Data records:
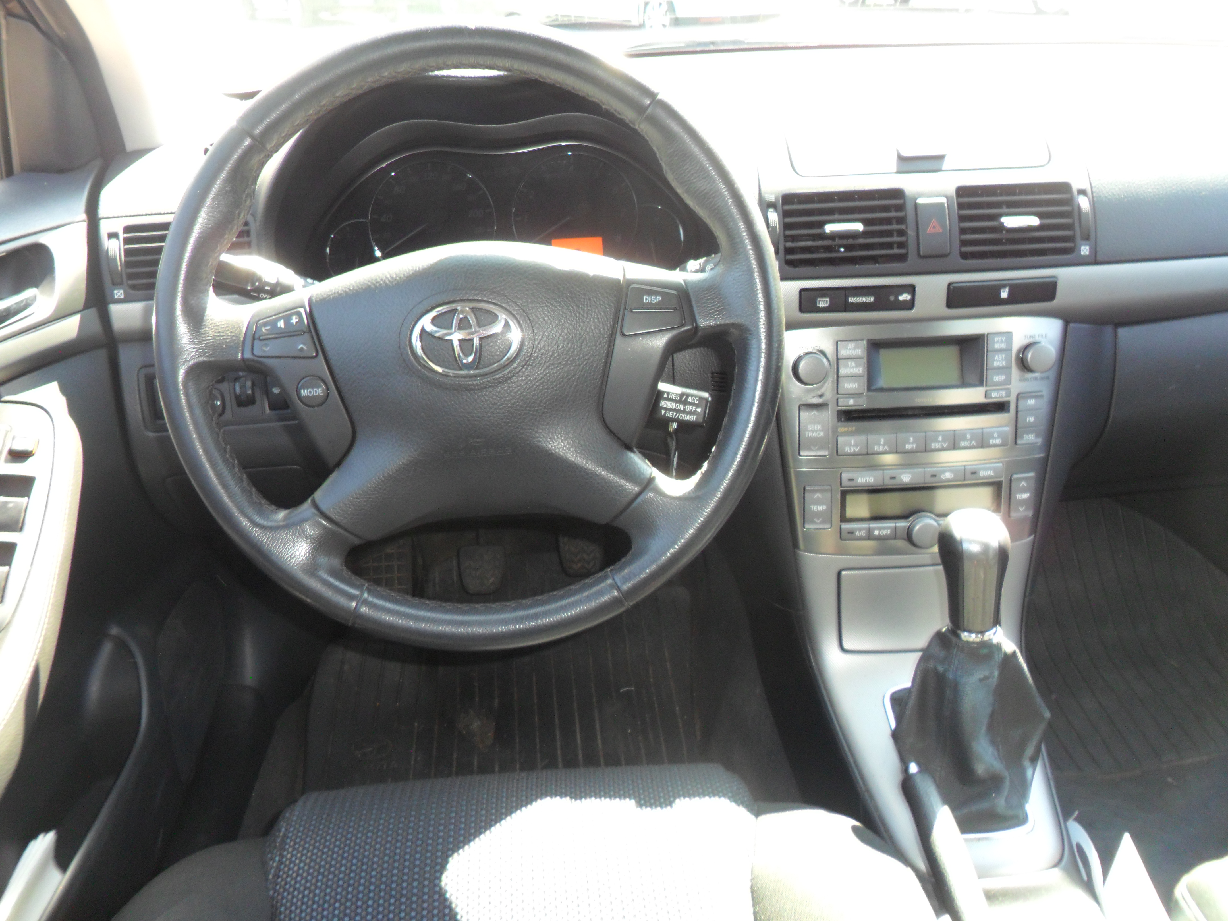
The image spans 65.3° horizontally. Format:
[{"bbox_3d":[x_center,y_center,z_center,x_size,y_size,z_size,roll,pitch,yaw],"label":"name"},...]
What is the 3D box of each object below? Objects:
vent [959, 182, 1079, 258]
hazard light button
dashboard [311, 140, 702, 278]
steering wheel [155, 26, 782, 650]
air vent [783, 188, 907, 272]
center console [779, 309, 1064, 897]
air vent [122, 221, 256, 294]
[{"bbox_3d":[0.329,-0.198,0.799,0.101,0.062,0.035,-3,6,-2],"label":"vent"},{"bbox_3d":[0.260,-0.191,0.784,0.029,0.052,0.015,-3,6,-2],"label":"hazard light button"},{"bbox_3d":[-0.096,-0.219,0.865,0.350,0.140,0.060,-3,8,-2],"label":"dashboard"},{"bbox_3d":[-0.087,-0.074,0.607,0.380,0.380,0.090,-3,2,-2],"label":"steering wheel"},{"bbox_3d":[0.186,-0.190,0.794,0.104,0.062,0.035,-3,6,-2],"label":"air vent"},{"bbox_3d":[0.272,0.105,0.767,0.235,0.380,0.290,-3,28,-2],"label":"center console"},{"bbox_3d":[-0.346,-0.166,0.789,0.108,0.060,0.035,-3,6,-2],"label":"air vent"}]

# TASK PROMPT
Extract each line of the material above that contains the string "roll", matching case exactly.

# SOLUTION TO THIS EXERCISE
[{"bbox_3d":[x_center,y_center,z_center,x_size,y_size,z_size,roll,pitch,yaw],"label":"name"},...]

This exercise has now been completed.